Rencana hapus tunggakan BPJS diumumkan Purbaya Yudhi Sadewa usai rapat dengan Dirut BPJS Ali Ghufron Mukti, 22 Oktober 2025.

Baca Juga
Purbaya vs Dedi Mulyadi: Siapa Lebih Kaya di 2025?
Terlebih dahulu, anggaran APBN 2026 untuk hapus tunggakan peserta mandiri kelas III. Di samping itu, Dirut BPJS siap jalankan jika regulasi keluar. Selanjutnya, pemutihan bantu 23 juta peserta mandiri kembali aktif JKN.
Penjelasan Purbaya tidak hanya anggaran, tetapi juga syarat. Selain itu, prioritas peserta miskin, tunggakan bertahun-tahun. Sementara itu, evaluasi IT BPJS untuk efisiensi. Kurangi program tidak efisien seperti ventilator berlebih.
Baca Juga
Kaget! Dedi Mulyadi Sidak Pabrik Aqua: Sumber Air dari Sumur Bor?
“Rp20 triliun sudah dianggarkan, tapi BPJS harus perbaiki manajemen!” – Purbaya Yudhi Sadewa
Hapus tunggakan BPJS tidak hanya bantu peserta, tetapi juga negara. Selain itu, 6 bulan depan aktifkan 23 juta peserta. Selanjutnya, IT BPJS jadi terbaik dunia. Oleh karena itu, 2026 target JKN merata.
Cek tunggakan di app JKN. Selanjutnya, tunggu regulasi.
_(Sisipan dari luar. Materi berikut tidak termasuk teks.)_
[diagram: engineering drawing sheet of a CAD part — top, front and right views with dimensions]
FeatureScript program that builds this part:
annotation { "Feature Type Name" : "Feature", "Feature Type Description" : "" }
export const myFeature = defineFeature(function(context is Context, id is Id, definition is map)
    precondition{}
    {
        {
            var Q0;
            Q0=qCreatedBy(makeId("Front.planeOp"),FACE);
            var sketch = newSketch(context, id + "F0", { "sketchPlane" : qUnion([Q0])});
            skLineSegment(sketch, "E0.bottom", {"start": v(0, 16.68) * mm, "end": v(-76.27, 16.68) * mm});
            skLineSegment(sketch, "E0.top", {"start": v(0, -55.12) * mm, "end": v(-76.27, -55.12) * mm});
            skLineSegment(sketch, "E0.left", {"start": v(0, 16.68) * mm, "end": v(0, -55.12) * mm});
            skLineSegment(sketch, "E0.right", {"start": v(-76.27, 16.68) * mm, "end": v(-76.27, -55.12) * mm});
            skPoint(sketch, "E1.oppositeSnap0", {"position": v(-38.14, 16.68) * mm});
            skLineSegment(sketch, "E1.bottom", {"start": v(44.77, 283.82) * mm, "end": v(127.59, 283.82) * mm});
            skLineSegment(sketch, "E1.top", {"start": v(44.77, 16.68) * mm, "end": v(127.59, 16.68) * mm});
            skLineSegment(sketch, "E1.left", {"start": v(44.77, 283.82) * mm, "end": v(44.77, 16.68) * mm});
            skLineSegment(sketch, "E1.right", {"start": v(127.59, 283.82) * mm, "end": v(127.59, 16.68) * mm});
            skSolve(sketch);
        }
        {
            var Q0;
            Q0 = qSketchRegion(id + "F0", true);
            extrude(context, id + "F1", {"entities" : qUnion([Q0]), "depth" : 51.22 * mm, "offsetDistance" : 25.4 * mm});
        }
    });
Oleh sebab itu, rencana hapus tunggakan 2025 jadi kabar baik.
Purbaya siapkan Rp20 triliun hapus tunggakan BPJS Kesehatan untuk masyarakat miskin. Dengan demikian, JKN lebih inklusif!
Baca Juga: BLT Rp900 Ribu Tersendat: Purbaya Janjikan Selesai Pekan Ini!